Le créateur de Rodolfo, Evan Gorga, est le paradigme du ténor lyrique dont la tierce aigue est aussi facile que généreuse. C’est Des Grieux (Manon de Massenet), Wilhelm Meister (Mignon de Thomas), etc., un ténor auquel on ne demande qu’un ambitus raisonnable et une belle ligne de chant. Ce qui n’est déjà pas mal ! Certes, l’air du 1er acte lui propose un contre-ut facultatif, superbement écrit au demeurant, qu’il serait mal venu d’ailleurs de ne pas faire. Toujours au 1er acte, à la toute fin du duo, certains téméraires s’aventurent sur l’unisson en demi-teinte avec Mimi, un autre contre-ut mais lui particulièrement difficile… et non proposé en alternance. Mais à part cela, l’élégance du poète doit transparaître avant tout dans un phrasé large et suprêmement musical.
Les trois clés de fa : Marcello et Schaunard (barytons lyriques) et Colline (basse chantante) n’appellent pas de commentaires particuliers. Marcello et Schaunard n’ont pas d’airs. Ils participent aux récitatifs, duos et ensembles, dont le sommet de la partition qu’est le quatuor du 3ème acte réunissant Mimi, Musette, Marcello et Rodolfo.
A Colline revient l’air de la défroque, cette vecchia zimarra dont il va se séparer au cours d’un aria écrit sur à peine un peu plus d’une octave mais dans lequel il appartient à l’interprète de faire passer toute la nostalgie d’une jeunesse à jamais perdue.
La vie de bohème est bien finie.
2022 au Capitole – Un plateau trépignant d’envie
En invitant une production créée à Glasgow en 2017 et signée Renaud Doucet (mise en scène) et André Barbe (décors et costumes), Christophe Ghristi fait le choix de proposer à son public une vision hyper-romanesque de cet ouvrage transposé ici en 1920. Ces deux artistes feront ainsi leurs premiers pas sur la scène toulousaine. Ils ne seront pas les seuls. En effet, les deux castings de cette Bohème sont un festival de découvertes et de prises de rôle. Les deux parfois en même temps. Il en est ainsi du tout jeune maestro italien Lorenzo Passerini (31 ans !!!), dont la rumeur insistante annonce un avenir plus qu’étoilé. Autres premiers pas au Capitole, les ténors Liperit Avetysian et Azer Zada, tous deux pour leur premier Rodolfo, et le baryton-basse italien Matteo Peirone (Benoît et Alcindoro)*. Prises de rôle en rafale aussi pour des artistes « maison » : Vannina Santoni et Anaïs Constans (Mimi), Marie Perbost et Andreea Soare (Musette) et Mikhaïl Timoshenko (Marcello). Au rang des retrouvailles dans des rôles qu’ils ont déjà interprétés : Jérôme Boutillier (Marcello), Julien Véronèse et Guilhem Worms (Colline) et Edwin Fardini (Schaunard).

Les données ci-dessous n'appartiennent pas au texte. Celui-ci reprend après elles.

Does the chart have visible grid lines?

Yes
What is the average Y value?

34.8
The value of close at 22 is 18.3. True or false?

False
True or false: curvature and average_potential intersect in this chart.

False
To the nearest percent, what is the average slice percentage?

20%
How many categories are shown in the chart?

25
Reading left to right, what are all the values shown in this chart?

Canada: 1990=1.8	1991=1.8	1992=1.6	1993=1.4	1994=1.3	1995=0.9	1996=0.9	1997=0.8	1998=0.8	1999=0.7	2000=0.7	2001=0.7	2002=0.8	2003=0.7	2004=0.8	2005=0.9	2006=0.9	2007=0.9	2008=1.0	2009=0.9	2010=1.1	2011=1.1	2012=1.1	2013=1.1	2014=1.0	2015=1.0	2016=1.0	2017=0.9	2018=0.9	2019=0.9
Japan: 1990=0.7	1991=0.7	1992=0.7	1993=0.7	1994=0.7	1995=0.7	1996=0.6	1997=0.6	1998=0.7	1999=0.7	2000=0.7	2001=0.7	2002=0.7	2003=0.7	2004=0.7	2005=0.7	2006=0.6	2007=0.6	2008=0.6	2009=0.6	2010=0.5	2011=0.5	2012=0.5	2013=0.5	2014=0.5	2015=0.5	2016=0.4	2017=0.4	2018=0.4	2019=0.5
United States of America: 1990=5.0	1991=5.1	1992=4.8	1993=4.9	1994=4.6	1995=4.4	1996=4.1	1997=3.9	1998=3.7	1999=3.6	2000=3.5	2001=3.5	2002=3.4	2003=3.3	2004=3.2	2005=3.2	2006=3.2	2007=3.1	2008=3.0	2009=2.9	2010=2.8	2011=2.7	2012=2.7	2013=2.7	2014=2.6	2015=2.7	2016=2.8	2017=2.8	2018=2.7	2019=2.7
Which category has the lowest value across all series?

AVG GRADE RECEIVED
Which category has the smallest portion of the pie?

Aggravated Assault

C’est typiquement le genre de distributions qui devrait faire accourir la foule des mélomanes curieux de découvertes, ce qui est toujours plus excitant que de réentendre, même avec plaisir, toujours les mêmes artistes dans les mêmes rôles. Sans oublier l’utilité de l’exercice pour les chanteurs. C’est ce bonheur que nous offre Christophe Ghristi tout au long de ses saisons : jeunesse, challenge et découverte. Un beau cocktail, idéal pour attirer le plus grand nombre au Capitole.
Robert Pénavayre
une chronique de ClassicToulouse
*Ces deux rôles devaient être chantés par Jacques Calatayud, baryton-basse toulousain, un fidèle de la scène capitoline, élève de Mady Mesplé et Suzanne Sarroca. Il devait revenir également au Capitole cette saison dans Les Noces de Figaro. Son destin était écrit autrement et nous prive brutalement d’un artiste de grand talent doublé d’un être d’une exceptionnelle générosité. Jacques Calatayud nous a quitté le 14 novembre dernier.